O cenário mais provável para tentativa de recuperação mais rápida da crise econômica, pela natureza do governo atual e seu compromisso explícito com a economia predatória do meio ambiente, será o de aumentar a dose dos mesmos “remédios” que nos trouxeram até aqui. Deve haver mais incentivos (de diferentes naturezas) a mais do mesmo.

O cenário menos provável, embora não impossível, é o de uma recuperação da nossa economia com incentivos a atividades econômicas menos intensivas em emissões de CO2, poluentes e consumo de energia e recursos naturais, na esteira do que alguns países europeus já começam a adotar.

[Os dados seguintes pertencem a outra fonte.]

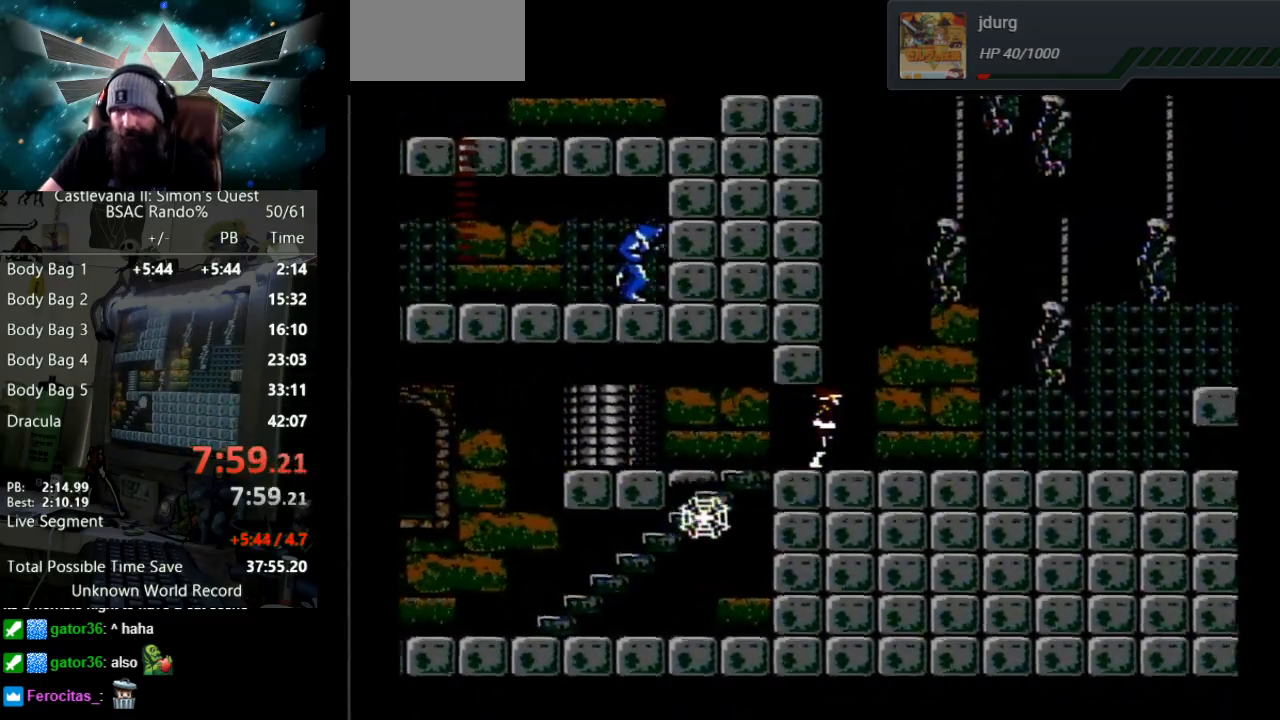
{"buttons": ["DPAD_RIGHT"], "events": []}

O que é investir em mais do mesmo? Construção civil, exploração de petróleo, indústria automobilística, mineração em larga escala, agropecuária extensiva. Ou seja, a velha economia hegemônica que sobreviveu do milênio passado até hoje muito em função dos altos subsídios governamentais, seja em forma de crédito atrativo, investimento público em ciência e tecnologia, oferta de energia subsidiada, baixa carga tributária e muita desoneração ou renúncia tributária.

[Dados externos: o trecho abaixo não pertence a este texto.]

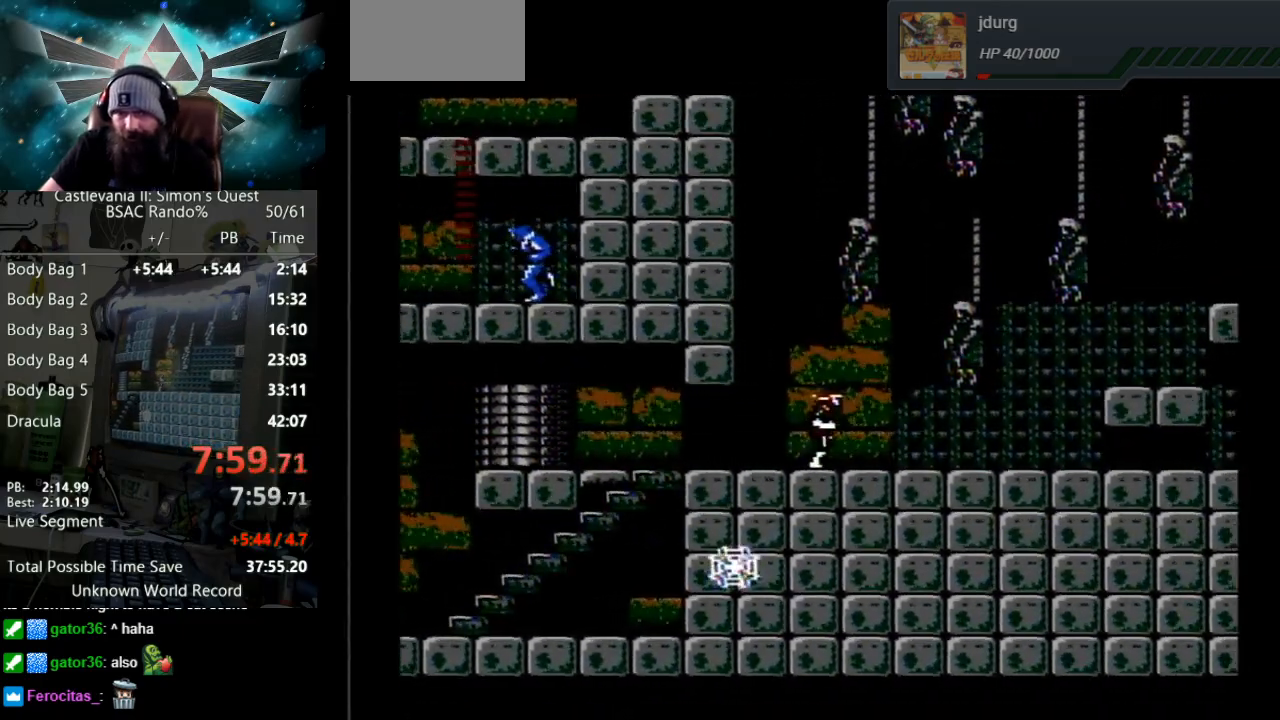
{"buttons": ["DPAD_RIGHT"], "events": []}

O que pode ser a Recuperação Verde (Green Recovery) da nossa economia? De acordo com a Organização Internacional do Trabalho (veja a íntegra) 1,2 bilhões de empregos no mundo dependem de um meio ambiente saudável. A Organização Internacional do trabalho (OIT) afirma que 18 milhões de empregos podem ser criados até 2030, somente no setor de energias renováveis, na América Latina. Outros seis milhões de empregos podem ser criados na economia circular (com reciclagem de matérias primas, resíduos e energia).

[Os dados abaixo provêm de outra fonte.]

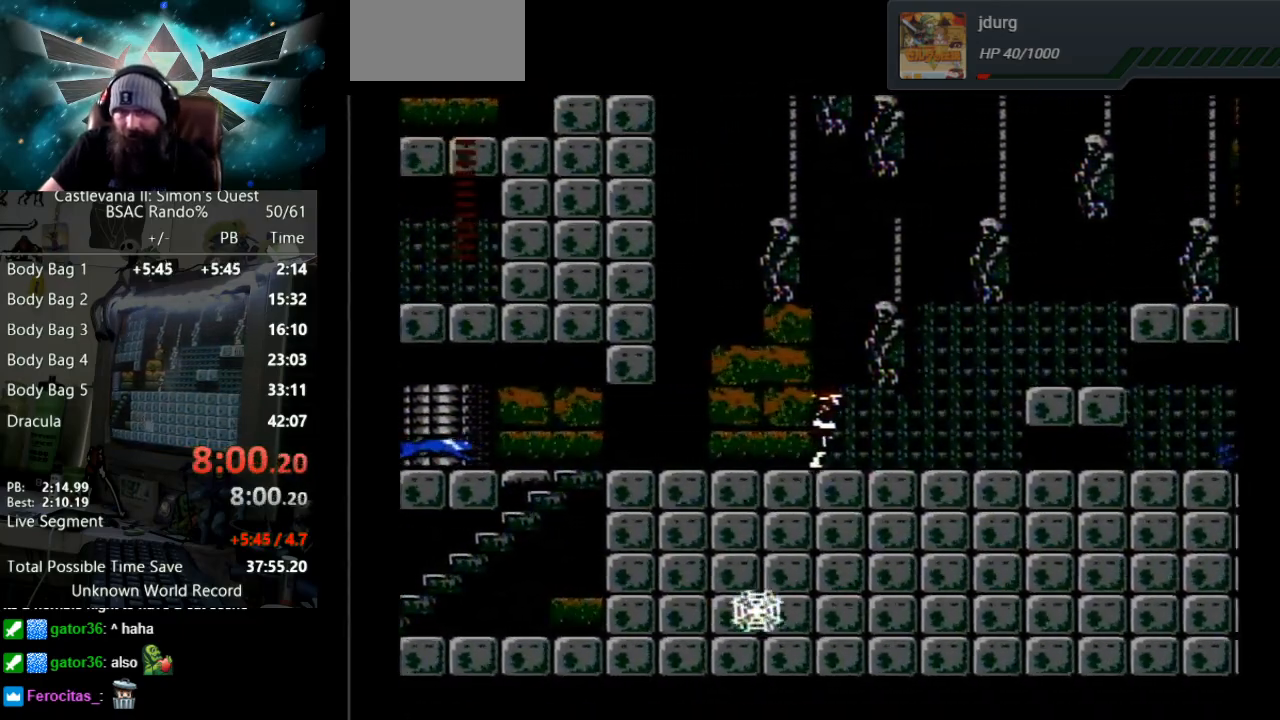
{"buttons": ["DPAD_RIGHT"], "events": []}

Novas tecnologias para saneamento, reciclagem de resíduos, biotecnologia, novos sistemas produtivos agroflorestais, ecoturismo associado à conservação ambiental, agricultura orgânica e regenerativa, mecanismos de pagamentos por serviços ambientais. Esse cardápio é extenso e crescente. Estudos do Ministério do Turismo mostram por exemplo que para cada R$1 investido num parque, ele pode gerar até R$7 de movimentação econômica com ecoturismo na região de entorno.

O mesmo estudo do ICMBio aponta ainda que a procura por locais de preservação no Brasil gerou R$ 3,1 bilhões em valor agregado ao PIB e R$ 8,6 bilhões em vendas em 2017, que envolvem ramos como alimentação e hospedagem.

Um hectares de sistema agroflorestal em escala, além de captar carbono da atmosfera e aumentar a biodiversidade local, pode alcançar rentabilidade econômica superior a 200% ou mais em relação à rentabilidade da própria soja, embora com um pay-back um pouco maior (entre cinco a sete anos).

Documento oficial recente da Organização para a Cooperação e Desenvolvimento Econômico (OCDE) (veja a íntegra) organismo que o Brasil luta para fazer parte, afirma que na União Europeia, a bioeconomia (economia com alta tecnologia na transformação de recursos biológicos) já é um dos maiores e mais importantes componentes da economia da UE. Movimenta um volume de negócios anual de cerca de dois trilhões de euros (dos quais 18% contribuem com a agricultura e 46% com alimentos) e contribuem para aproximadamente 9% da força de trabalho (55% agricultura, 20% alimentos) e 80% do uso da terra.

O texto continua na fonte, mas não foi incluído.